* [Document excerpt]:
Start of Block

Motivation for kids is like it is for adults; a deciding factor when it comes to accomplishments and success, irrespective of the goals. Motivating children should seem like an easy task yet in all practical ways it might seem difficult to motivate a child towards effort and hard work. If you have a self-motivated child you’re one of the lucky ones, but others might need a bit of prodding to take responsibility and reach their full potential. What exactly makes them tick and how do you navigate the roadblocks when your child finds the going gets tough and wants to give up. We don’t have a foolproof plan but definitely some suggestions that could work.
Often parents might use threats, fear and punishment to push a child towards accomplishment. Does it work? Yes, but only in the short term. It usually ends up in a power struggle with the child, accompanied by unpleasant experiences. In the long run, not only does it become ineffective but can also damage any motivation the child had to begin with. The intrinsic motivation which is the motivation that children feel from within without external rewards is crucial and to find that, we need to change manipulation to motivation. Jennifer Nacif in her talk “How to motivate your child?” talks about finding the unique element that motivates each child. Each child is unique in their personality, traits and therefore also in what motivates them.

End of Block

* [Things to do]:
A) In the text on motivating children, who gave the talk "How to motivate your child?"
B) Continue the text on motivating children from where it stops.

* [Data section]:
Start of Block

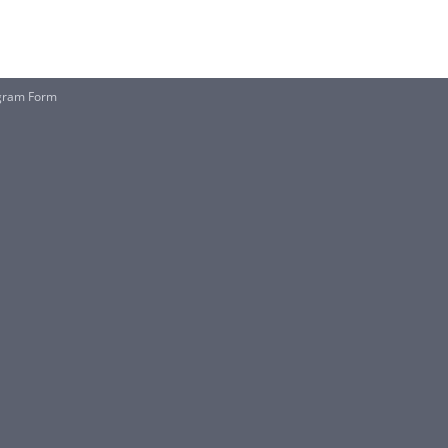
rogram Form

End of Block

* [Exercise results]:
A) Jennifer Nacif

B)
Set goals: Small, workable goals. The concept of SMART goals that adults often use can be useful in helping children too. SMART stands for Specific, Measurable, Achievable, Realistic and Timely. Guide your child to set short term and long term goals, using a step by step plan to achieve them. Kids are more likely to work towards goals they consider achievable than what seems too difficult to accomplish. So challenge them but just enough to motivate them and not too much to make it feel like a herculean task. A task that is too easy also can disinterest them so gauge their ability and set appropriate goals.
Celebrate the accomplishments: Appreciate their accomplishments, appropriately. Give them plenty of encouragement as they achieve the smaller bits in their plan to reach the bigger goal. Appreciation can go a long way. Ensure you praise the effort they put in, irrespective of the outcome, as this makes it clear that it is their effort that matters and is in their control. When we praise children for their talents or their intellect, they are less likely to focus on skills that need more effort. Use rewards appropriately. If it’s a task that requires a minimum effort and the child does it freely, avoid rewarding, as this can make them dependent on a reward to do it the next time. When the rewards stop, so can the desired behaviour.
Discover their passions and interests: This one approach can help you in so many ways. Not only does it help understand what your child enjoys but also helps you establish connection and bond with your child. Knowing what they like, their strengths can give you a better picture of what can motivate them. Spend time knowing what they are passionate about and encourage their interests. If a child has absolutely no interest in a particular activity, even the most consistent bribing and punishment can bring little success. Rewards and punishment become irrelevant if we expect our children to do something they simply cannot do.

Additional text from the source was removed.